P Vandeberg presented work on the use of active site titration for the value assignment of a reference standard for plasmin, used during development of therapeutic plasmin which is being investigated as a direct acting thrombolytic. This standardization was done for the purpose of maintaining consistent dosing. The method used is essentially the same as what was published by Chase and Shaw (Biochem Biophys Res Commun. 1967 Nov 30: 29(4): 508-14.), but has been adapted for use in 96 well plates for manual or automated execution. Work involving crossover testing with the International Reference Preparation for Plasmin (97/536) using an amidolytic assay (chromogenic substrate S-2403) was also covered, although concerns were raised over the long term stability of the WHO IS for Plasmin which mitigated against over-reliance on this preparation.

Fibrinlysis Subcommittee Announcements by C Longstaff

C Longstaff closed the meeting with several short announcements related to Subcommittee activities. These included a request from the European Pharmacopoeia for a standard for plasmin inhibitor (alpha-2-antiplasmin) which is needed to measure the remaining inhibitor activity in virus inactivated human plasma used therapeutically. The feasibility of making such a standard will be explored and a request was made for groups interested in taking part in a collaborative study should contact C Longstaff.

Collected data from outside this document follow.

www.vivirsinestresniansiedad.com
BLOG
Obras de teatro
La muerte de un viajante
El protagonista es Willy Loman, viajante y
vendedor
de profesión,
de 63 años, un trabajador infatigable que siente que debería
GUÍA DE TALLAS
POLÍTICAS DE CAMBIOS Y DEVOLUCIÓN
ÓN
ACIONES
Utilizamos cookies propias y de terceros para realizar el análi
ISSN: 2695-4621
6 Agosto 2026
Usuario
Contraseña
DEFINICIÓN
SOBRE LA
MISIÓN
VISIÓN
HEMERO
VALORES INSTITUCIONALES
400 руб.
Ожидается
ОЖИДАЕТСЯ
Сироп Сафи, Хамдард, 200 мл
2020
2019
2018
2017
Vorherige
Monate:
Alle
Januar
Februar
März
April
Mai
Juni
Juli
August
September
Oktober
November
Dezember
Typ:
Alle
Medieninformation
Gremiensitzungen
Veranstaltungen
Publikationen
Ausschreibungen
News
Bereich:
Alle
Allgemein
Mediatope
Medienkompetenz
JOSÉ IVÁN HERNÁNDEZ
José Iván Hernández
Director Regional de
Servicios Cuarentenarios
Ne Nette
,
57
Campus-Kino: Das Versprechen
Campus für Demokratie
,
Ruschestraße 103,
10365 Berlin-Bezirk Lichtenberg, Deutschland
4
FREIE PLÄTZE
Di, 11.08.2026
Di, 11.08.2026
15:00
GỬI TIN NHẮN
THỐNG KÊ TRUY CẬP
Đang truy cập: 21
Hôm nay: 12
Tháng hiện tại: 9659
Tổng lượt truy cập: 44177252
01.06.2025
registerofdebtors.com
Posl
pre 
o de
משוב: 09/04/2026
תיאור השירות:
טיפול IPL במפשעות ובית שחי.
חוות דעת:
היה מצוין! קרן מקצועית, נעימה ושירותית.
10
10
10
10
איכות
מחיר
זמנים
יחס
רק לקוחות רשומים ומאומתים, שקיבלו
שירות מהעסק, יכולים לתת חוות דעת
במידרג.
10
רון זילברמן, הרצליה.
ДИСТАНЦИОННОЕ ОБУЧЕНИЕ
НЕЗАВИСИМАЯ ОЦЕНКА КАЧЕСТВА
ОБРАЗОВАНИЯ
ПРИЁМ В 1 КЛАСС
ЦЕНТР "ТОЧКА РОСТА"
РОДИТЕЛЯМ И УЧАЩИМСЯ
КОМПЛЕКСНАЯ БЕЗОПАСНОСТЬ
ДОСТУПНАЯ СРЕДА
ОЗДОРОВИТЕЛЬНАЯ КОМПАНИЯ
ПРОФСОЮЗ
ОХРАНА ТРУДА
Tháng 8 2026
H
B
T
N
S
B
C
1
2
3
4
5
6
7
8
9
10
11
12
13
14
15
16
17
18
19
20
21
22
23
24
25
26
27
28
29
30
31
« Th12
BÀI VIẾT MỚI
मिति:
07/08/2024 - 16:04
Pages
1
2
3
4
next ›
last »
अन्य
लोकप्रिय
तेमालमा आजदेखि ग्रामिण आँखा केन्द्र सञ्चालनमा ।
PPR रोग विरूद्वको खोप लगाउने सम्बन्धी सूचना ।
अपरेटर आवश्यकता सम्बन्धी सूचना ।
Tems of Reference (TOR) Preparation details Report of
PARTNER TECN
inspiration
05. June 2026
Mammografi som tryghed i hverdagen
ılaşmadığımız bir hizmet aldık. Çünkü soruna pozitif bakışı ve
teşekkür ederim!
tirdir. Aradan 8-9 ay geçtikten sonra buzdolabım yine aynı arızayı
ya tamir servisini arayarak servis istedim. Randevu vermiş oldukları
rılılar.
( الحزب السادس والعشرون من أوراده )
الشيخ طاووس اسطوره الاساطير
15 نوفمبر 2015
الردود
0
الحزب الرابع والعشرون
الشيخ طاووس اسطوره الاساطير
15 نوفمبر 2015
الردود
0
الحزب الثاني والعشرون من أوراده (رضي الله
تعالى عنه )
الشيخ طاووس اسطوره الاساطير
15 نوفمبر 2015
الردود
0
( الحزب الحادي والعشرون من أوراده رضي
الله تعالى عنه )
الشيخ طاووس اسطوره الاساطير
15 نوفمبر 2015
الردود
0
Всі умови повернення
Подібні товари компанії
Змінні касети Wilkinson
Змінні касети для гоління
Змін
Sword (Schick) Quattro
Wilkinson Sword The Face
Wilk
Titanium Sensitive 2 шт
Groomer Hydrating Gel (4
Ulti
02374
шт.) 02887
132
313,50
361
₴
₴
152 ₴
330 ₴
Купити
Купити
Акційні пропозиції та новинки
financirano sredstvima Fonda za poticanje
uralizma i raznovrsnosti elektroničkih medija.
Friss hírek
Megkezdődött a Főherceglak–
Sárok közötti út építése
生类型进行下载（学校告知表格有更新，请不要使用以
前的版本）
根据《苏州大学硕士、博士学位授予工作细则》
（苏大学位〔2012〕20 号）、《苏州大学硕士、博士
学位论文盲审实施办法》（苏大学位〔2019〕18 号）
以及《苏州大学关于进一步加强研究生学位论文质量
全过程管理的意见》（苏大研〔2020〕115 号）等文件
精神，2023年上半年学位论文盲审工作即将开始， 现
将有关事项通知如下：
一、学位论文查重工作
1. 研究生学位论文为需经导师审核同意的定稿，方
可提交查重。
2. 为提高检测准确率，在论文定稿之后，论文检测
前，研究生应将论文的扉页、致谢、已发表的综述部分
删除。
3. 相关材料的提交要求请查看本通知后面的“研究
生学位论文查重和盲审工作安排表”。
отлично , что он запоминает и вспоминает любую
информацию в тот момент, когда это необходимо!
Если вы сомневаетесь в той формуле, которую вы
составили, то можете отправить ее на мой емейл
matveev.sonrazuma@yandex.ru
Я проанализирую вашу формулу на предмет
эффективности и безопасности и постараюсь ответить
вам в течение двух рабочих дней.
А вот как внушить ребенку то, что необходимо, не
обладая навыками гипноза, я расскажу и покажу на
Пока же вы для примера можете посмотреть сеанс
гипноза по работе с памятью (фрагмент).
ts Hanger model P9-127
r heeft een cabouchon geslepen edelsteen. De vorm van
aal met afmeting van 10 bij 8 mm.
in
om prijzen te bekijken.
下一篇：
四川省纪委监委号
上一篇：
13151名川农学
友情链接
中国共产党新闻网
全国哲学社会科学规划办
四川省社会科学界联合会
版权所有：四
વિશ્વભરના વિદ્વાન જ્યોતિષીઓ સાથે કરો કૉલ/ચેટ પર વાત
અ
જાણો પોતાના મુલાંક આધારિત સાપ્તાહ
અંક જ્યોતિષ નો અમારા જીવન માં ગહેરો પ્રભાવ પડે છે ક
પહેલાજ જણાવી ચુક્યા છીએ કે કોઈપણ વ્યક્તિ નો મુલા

An update on the modification of the Instructions for Use accompanying the 3 rd IS for Streptokinase 00/464 was provided. It is proposed to recommend that the IS only be used for native streptokinase or for recombinant streptokinase that has been checked for suitable activity in fibrin and non-fibrin-based assays. The presence/absence of fibrin can lead to discrepant results using the 3 rd IS for Streptokinase with some recombinant products and this is potentially dangerous. Where discrepant results are obtained there is currently no way of assigning a potency with the 3 rd IS for Streptokinase.

An update was provided on the status of the WHO 1 st IS for Streptodornase. This IS will now likely need to be replaced following earlier consideration that it might be discontinued.

There was one Fibrinolysis SSC publication in the past year briefly reporting the outcome of a study on fibrinolysis methods for potency determinations of streptokinase, tPA and urokinase, C Longstaff et al, J Thromb Haemost 5(2) 412-4: 2007.